RE: claim 25 about the need for research organisations , my first thought is that government national security organisations might be suitable venues for this kind of research as they have several apparent advantages:
Large budgets
Existing culture and infrastructure for research in secret with internal compartmentalisation
Comparatively good track record for keeping results secret in crypto, such as the NSA with RSA or GCHQ with PGP
Routes to internal prestige and advancement without external publication
Preventing the creation of unaligned AI would accord with their national security goals
However, they may introduce problems of their own:
Clearance requirements limit the talent pool that can work with them
As government organisations with less of a start-up culture, they may be less accommodating of this kind of research
An information leak that one organisation is researching this area could lead to international arms races
Tools suitable for public release that are developed may be seen as untrustworthy by association, such as the skepticism towards the NSA’s crypto advice
A research group would be more beholden to higher-ups who would likely be less sympathetic to the necessity of alignment work compared to capability work
Has this option been discussed already?
[AI risk question, not sure where to ask]
Hey, could you (or someone) help me understand how useful this would be? (Or, what would Yudkowsky say about it?)

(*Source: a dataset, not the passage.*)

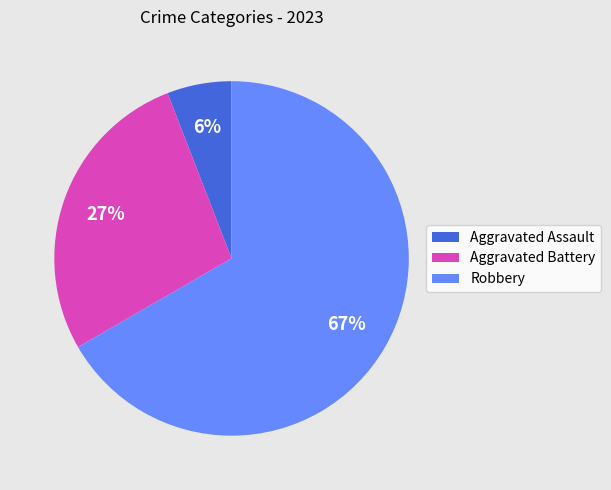

Combined, do Robbery and Aggravated Battery account for over 50%?

Yes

I’m asking because this might be something that I, or someone that I know, could do
Some people here inspire me to make predictions ;) So here’s my attempt:
My guess, mainly based on this image (linked from the post):
Is that he’d say it’s a sub category of “getting models to output things based only on their training data, while treating them as a black box and still assuming unexpected outputs will happen sometimes”, as well as “this might work well for training, but obviously not for an AGI” and “if we’re going to talk about limiting a model’s output, Redwood Research is more of a way to go” and perhaps “this will just advance AI faster”
I agree that “think for yourself” is important. That includes updating on the words of the smart thinkers who read a lot of the relevant material. In which category I include Zvi, Eliezer, Nate Soares, Stuart Armstrong, Anders Sandberg, Stuart Russell, Rohin Shah, Paul Chistiano, and on and on.